E’ un problema di intelligenza politica, perché dobbiamo dircelo chiaramente: molte delle forze verso cui alcuni cattolici tendono nostalgicamente, sulla base delle derive degli ultimi 25 anni, sono prossime alla scomparsa.  Poi di credibilità: non è possibile raggiungere l’obiettivo ambizioso di provare a trasfondere nella vita politica e nella produzione legislativa la forza vivificatrice del cristianesimo partendo da limitate analisi, ambizioni meramente elettorali e scarsità di progettualità. Infine, è un problema di contenuti giacché appare chiaro che nessuna forza politica presente oggi nel Paese sia in grado di presentare un progetto di ripresa, di coesione, di convergenza adeguato a risolvere quei problemi che sono, assieme, morali ed esistenziali, economici, di giustizia sociale  e di riforma istituzionale che, in primo luogo, richiama la questione della rappresentanza e della rappresentatività.

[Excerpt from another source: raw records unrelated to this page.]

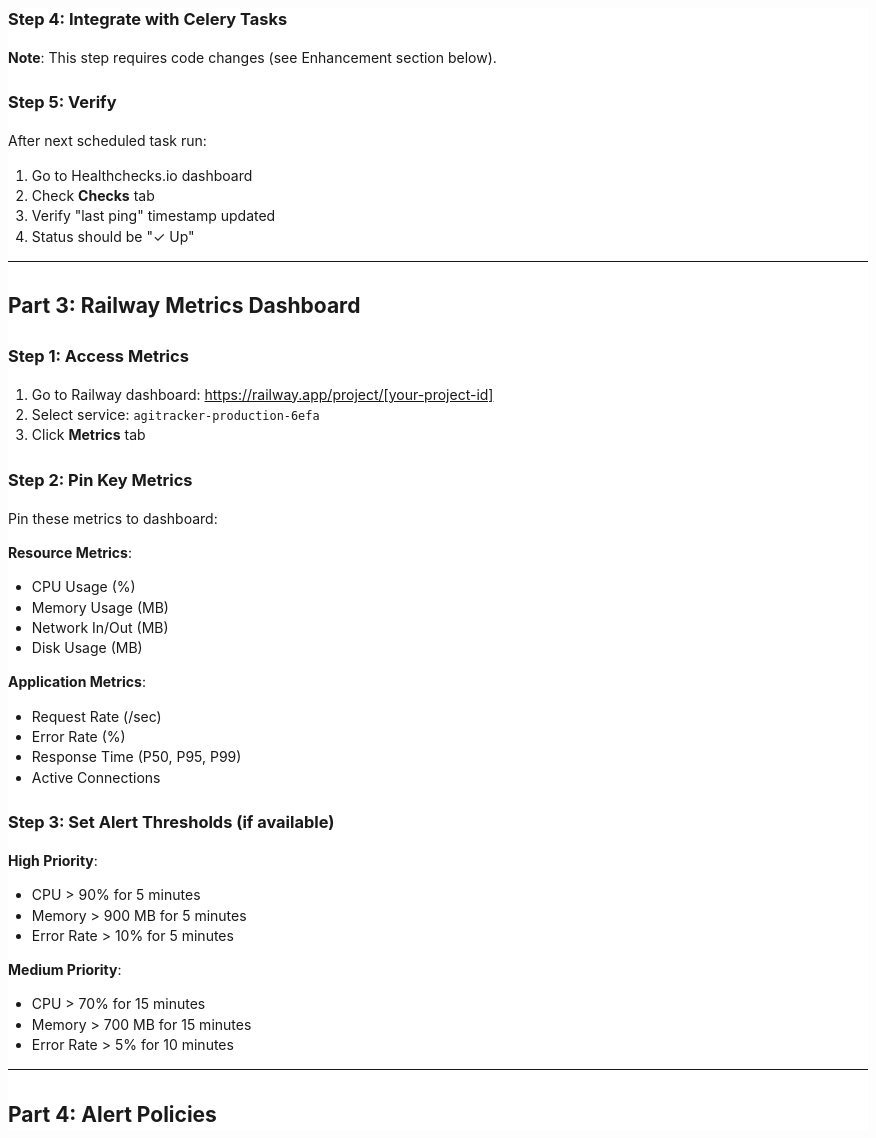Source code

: ### Step 4: Integrate with Celery Tasks

**Note**: This step requires code changes (see Enhancement section below).

### Step 5: Verify

After next scheduled task run:
1. Go to Healthchecks.io dashboard
2. Check **Checks** tab
3. Verify "last ping" timestamp updated
4. Status should be "✓ Up"

---

## Part 3: Railway Metrics Dashboard

### Step 1: Access Metrics

1. Go to Railway dashboard: https://railway.app/project/[your-project-id]
2. Select service: `agitracker-production-6efa`
3. Click **Metrics** tab

### Step 2: Pin Key Metrics

Pin these metrics to dashboard:

**Resource Metrics**:
- CPU Usage (%)
- Memory Usage (MB)
- Network In/Out (MB)
- Disk Usage (MB)

**Application Metrics**:
- Request Rate (/sec)
- Error Rate (%)
- Response Time (P50, P95, P99)
- Active Connections

### Step 3: Set Alert Thresholds (if available)

**High Priority**:
- CPU > 90% for 5 minutes
- Memory > 900 MB for 5 minutes
- Error Rate > 10% for 5 minutes

**Medium Priority**:
- CPU > 70% for 15 minutes
- Memory > 700 MB for 15 minutes
- Error Rate > 5% for 10 minutes

---

## Part 4: Alert Policies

I cattolici democratici, così, abbiano la voglia e la forza di rifare politica, di partecipare al dibattito pubblico. Possono portare la forza dello specifico loro patrimonio di pensiero e di azione che tanto ha rappresentato nella storia del Paese negli ultimi cento anni. Non lo devono fare per loro stessi perché molto l’Italia è cresciuta e si è modificata, ma ancora molto è necessario per rispondere alle attese più profonde che stanno, invece, ricevendo solo risposte parziali ed inadeguate.